CONSIGNE: Reproduisez fidèlement un passage du texte ci-dessous sur l'attentat contre Charlie Hebdo : partez des mots « La tuerie a » et arrêtez-vous après « jeudi à midi. ».

La France visée en plein coeur

C’est un attentat terroriste sans précédent qui a visé la France mercredi, décimant presque entièrement la rédaction de l’hebdomadaire satirique Charlie Hebdo. Tant par son niveau d’organisation, le nombre de victimes et surtout sa cible — la liberté de presse —, cette attaque n’a pas d’équivalent dans l’histoire récente de la France.
Vers 11 h 30, deux hommes cagoulés se revendiquant de l’islam se sont présentés en pleine conférence de rédaction dans les petits locaux du journal satirique, rue Nicolas Appert dans le 11e arrondissement de Paris. Les terroristes sont aussitôt montés à l’étage pour mitrailler une dizaine de personnes à la Kalachnikov. En soirée mercredi, le nombre de victimes atteignait 12 morts, dont deux policiers, et 11 blessés. Quatre d’entre eux étaient toujours entre la vie et la mort.
Les auteurs ont pu prendre la fuite et se rendre jusqu’à Reims, dans le nord-est du pays, où une opération policière était en cours au moment d’écrire ces lignes. Les policiers ont effectué des perquisitions dans plusieurs appartements, à la recherche d’indices. Durant ce temps, les suspects ont été identifiés comme étant Saïd et Cherif Kouachi, deux frères de 32 et 34 ans, de même que de Hamyd Mourad (18 ans), qui aurait agi comme chauffeur. Ce dernier, qui est le beau-frère de Chérif Kouachi, s’est rendu aux policiers dans la nuit de mercredi à jeudi, « après avoir vu que son nom circulait sur les réseaux sociaux », a expliqué une source proche du dossier. Il a été placé en garde à vue. Selon différentes sources, les frères Kouachi auraient séjourné en Syrie l’été dernier. Chérif Kouachi est un djihadiste bien connu des services antiterroristes français. Il a été condamné en 2008 pour avoir participé à une filière d’envoi de combattants en Irak.
« Nos héros »
La tuerie a semé la stupeur et la consternation dans toutes les couches de la société française. « C’est une vraie boucherie », a déclaré Rocco Contento, du syndicat de la police nationale. François Hollande s’est aussitôt rendu sur place pour condamner sans la moindre hésitation « un acte terroriste ». Plus tard, en soirée, le président s’est adressé à la nation rappelant que « ces hommes et cette femme sont morts pour l’idée qu’ils se faisaient de la France, c’est-à-dire la liberté […] Ce sont aujourd’hui nos héros ». Trois jours de deuil national ont été décrétés, ainsi qu’un moment de recueillement ce jeudi à midi.
Toute la classe politique française, de Jean-Luc Mélenchon, du Front de gauche, à Marine Le Pen, présidente du Front national, a emboîté le pas à ses dirigeants et dénoncé un crime odieux contre la liberté de presse. Réunis à l’Élysée, des responsables religieux musulmans, protestant, juif, orthodoxe et bouddhiste ont affirmé « que la République laïque et ses valeurs, notamment la liberté de conscience, la démocratie et la liberté de la presse, demeurent aux fondements de notre vivre-ensemble ». L’imam de Drancy, Hassen Chalghoumi, s’est immédiatement rendu sur les lieux du drame pour inciter les musulmans à manifester leur désapprobation.

DONNÉES FOURNIES:

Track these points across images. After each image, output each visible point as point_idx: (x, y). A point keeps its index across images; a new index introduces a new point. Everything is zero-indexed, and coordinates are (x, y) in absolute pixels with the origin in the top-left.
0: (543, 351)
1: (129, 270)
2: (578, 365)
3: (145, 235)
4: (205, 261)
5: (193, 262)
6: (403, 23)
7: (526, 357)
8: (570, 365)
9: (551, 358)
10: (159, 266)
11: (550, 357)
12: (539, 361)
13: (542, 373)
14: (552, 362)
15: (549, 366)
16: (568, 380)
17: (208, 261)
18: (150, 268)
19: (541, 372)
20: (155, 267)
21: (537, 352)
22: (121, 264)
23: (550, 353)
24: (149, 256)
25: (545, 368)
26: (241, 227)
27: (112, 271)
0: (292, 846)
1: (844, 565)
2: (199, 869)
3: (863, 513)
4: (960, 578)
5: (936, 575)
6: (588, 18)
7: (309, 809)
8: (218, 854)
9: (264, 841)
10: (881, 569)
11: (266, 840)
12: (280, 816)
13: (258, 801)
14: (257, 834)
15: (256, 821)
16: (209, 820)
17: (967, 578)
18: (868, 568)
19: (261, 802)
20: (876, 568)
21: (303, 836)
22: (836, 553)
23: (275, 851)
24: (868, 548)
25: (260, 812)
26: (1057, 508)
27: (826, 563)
* * *
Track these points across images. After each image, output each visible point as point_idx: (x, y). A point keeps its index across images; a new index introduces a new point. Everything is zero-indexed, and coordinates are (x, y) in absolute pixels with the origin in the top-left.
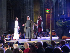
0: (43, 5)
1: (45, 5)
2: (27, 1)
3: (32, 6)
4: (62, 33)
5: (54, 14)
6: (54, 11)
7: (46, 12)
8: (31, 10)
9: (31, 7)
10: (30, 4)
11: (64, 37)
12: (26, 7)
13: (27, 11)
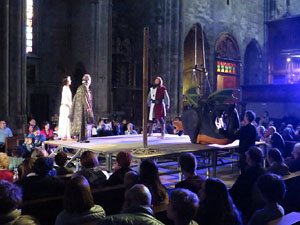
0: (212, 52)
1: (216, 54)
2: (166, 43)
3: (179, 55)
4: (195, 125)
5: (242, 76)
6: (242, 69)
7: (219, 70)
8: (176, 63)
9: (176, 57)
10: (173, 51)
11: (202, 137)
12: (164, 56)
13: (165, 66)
--
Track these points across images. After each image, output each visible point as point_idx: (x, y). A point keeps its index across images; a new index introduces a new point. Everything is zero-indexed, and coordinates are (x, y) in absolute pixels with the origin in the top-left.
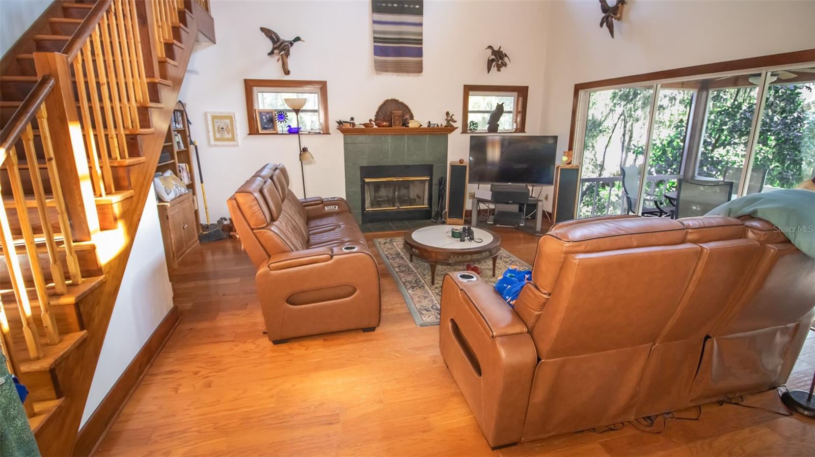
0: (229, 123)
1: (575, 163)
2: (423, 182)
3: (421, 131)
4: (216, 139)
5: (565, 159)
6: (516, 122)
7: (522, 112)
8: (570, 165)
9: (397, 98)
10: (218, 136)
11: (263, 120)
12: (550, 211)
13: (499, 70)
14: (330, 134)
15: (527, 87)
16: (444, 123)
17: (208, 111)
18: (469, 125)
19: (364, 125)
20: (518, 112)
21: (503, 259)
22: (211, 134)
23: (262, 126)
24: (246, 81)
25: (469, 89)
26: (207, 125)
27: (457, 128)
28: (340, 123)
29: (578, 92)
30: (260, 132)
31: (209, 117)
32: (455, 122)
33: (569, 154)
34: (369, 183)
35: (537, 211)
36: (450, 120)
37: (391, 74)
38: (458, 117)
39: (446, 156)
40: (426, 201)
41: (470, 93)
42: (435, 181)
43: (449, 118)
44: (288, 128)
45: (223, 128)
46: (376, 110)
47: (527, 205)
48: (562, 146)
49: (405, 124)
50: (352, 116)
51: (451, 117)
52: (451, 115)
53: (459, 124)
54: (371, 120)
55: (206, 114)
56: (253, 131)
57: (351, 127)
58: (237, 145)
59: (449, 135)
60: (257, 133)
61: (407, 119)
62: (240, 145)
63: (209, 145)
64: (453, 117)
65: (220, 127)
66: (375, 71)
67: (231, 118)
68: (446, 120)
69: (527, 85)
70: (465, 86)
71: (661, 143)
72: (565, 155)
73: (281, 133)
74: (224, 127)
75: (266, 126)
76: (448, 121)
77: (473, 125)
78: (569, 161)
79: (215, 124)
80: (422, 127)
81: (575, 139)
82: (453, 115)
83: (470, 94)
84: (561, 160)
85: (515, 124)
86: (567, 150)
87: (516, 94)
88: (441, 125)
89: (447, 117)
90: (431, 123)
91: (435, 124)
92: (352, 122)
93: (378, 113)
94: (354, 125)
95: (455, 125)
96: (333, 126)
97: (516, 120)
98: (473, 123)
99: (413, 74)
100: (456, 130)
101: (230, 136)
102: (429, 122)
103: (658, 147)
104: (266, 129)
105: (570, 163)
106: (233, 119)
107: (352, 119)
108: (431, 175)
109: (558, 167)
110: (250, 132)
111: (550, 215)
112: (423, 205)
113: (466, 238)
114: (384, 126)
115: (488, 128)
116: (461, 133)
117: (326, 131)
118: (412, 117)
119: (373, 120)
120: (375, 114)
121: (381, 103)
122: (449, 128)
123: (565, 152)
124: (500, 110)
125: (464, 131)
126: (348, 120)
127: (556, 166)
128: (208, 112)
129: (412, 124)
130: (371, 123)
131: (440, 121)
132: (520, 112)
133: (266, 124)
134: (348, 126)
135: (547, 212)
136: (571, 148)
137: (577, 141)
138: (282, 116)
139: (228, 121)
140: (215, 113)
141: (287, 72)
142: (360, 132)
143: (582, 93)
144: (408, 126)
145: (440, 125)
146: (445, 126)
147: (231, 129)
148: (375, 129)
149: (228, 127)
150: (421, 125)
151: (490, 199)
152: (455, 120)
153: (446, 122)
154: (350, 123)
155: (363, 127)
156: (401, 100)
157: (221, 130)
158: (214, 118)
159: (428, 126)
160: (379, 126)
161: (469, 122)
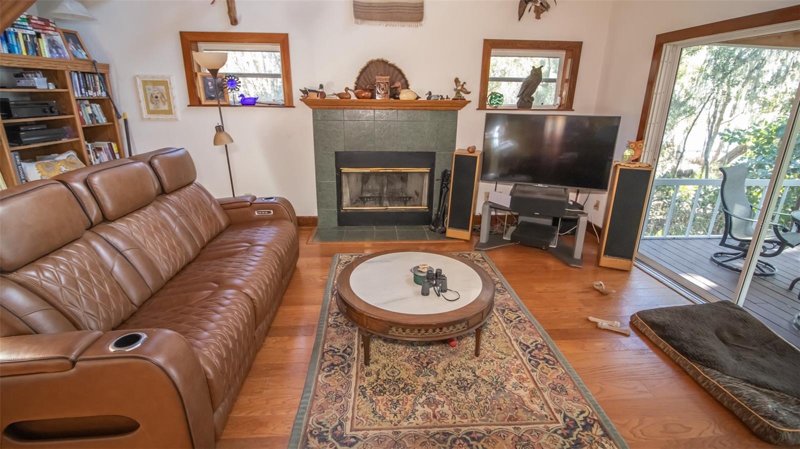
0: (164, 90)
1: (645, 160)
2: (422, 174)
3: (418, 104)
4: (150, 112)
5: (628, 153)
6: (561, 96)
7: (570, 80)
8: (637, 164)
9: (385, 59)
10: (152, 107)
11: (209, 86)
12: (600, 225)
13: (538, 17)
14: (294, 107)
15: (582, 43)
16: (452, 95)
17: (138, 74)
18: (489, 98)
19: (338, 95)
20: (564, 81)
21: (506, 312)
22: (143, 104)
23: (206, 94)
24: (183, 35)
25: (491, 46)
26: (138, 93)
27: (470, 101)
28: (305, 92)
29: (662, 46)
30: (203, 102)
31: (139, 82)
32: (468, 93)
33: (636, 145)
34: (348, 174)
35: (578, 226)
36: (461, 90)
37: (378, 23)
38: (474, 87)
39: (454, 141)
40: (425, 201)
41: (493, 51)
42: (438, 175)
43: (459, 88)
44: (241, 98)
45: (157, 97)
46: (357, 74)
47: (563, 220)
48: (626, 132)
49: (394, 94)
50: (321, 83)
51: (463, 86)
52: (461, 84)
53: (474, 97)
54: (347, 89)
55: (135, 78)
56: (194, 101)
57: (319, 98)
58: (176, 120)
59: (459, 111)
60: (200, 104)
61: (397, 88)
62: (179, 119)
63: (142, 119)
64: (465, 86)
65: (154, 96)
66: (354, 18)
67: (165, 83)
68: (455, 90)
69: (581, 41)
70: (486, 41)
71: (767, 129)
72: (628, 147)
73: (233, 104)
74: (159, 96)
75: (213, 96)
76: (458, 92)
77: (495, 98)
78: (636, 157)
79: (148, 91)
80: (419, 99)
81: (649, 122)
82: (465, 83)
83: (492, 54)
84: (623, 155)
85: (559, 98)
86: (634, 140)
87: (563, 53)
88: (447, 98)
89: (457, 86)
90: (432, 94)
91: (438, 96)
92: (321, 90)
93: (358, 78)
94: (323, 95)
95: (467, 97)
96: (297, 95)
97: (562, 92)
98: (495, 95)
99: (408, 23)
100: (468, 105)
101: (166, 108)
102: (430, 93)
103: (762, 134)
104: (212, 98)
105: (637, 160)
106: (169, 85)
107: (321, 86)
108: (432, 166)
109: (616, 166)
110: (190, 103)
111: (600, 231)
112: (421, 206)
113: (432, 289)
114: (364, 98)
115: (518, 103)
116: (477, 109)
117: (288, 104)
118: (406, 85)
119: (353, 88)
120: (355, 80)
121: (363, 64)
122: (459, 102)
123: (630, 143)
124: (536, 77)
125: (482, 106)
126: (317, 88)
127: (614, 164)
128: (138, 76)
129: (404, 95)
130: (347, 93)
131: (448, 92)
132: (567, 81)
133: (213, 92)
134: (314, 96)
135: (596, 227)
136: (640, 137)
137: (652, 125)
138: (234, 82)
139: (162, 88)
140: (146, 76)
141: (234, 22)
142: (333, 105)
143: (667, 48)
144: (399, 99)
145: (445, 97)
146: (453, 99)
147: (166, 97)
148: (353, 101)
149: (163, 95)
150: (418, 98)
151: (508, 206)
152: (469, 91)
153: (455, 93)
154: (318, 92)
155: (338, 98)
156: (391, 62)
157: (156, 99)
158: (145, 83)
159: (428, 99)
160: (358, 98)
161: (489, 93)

RÉPONSE ATTENDUE:
La tuerie a semé la stupeur et la consternation dans toutes les couches de la société française. « C’est une vraie boucherie », a déclaré Rocco Contento, du syndicat de la police nationale. François Hollande s’est aussitôt rendu sur place pour condamner sans la moindre hésitation « un acte terroriste ». Plus tard, en soirée, le président s’est adressé à la nation rappelant que « ces hommes et cette femme sont morts pour l’idée qu’ils se faisaient de la France, c’est-à-dire la liberté […] Ce sont aujourd’hui nos héros ». Trois jours de deuil national ont été décrétés, ainsi qu’un moment de recueillement ce jeudi à midi.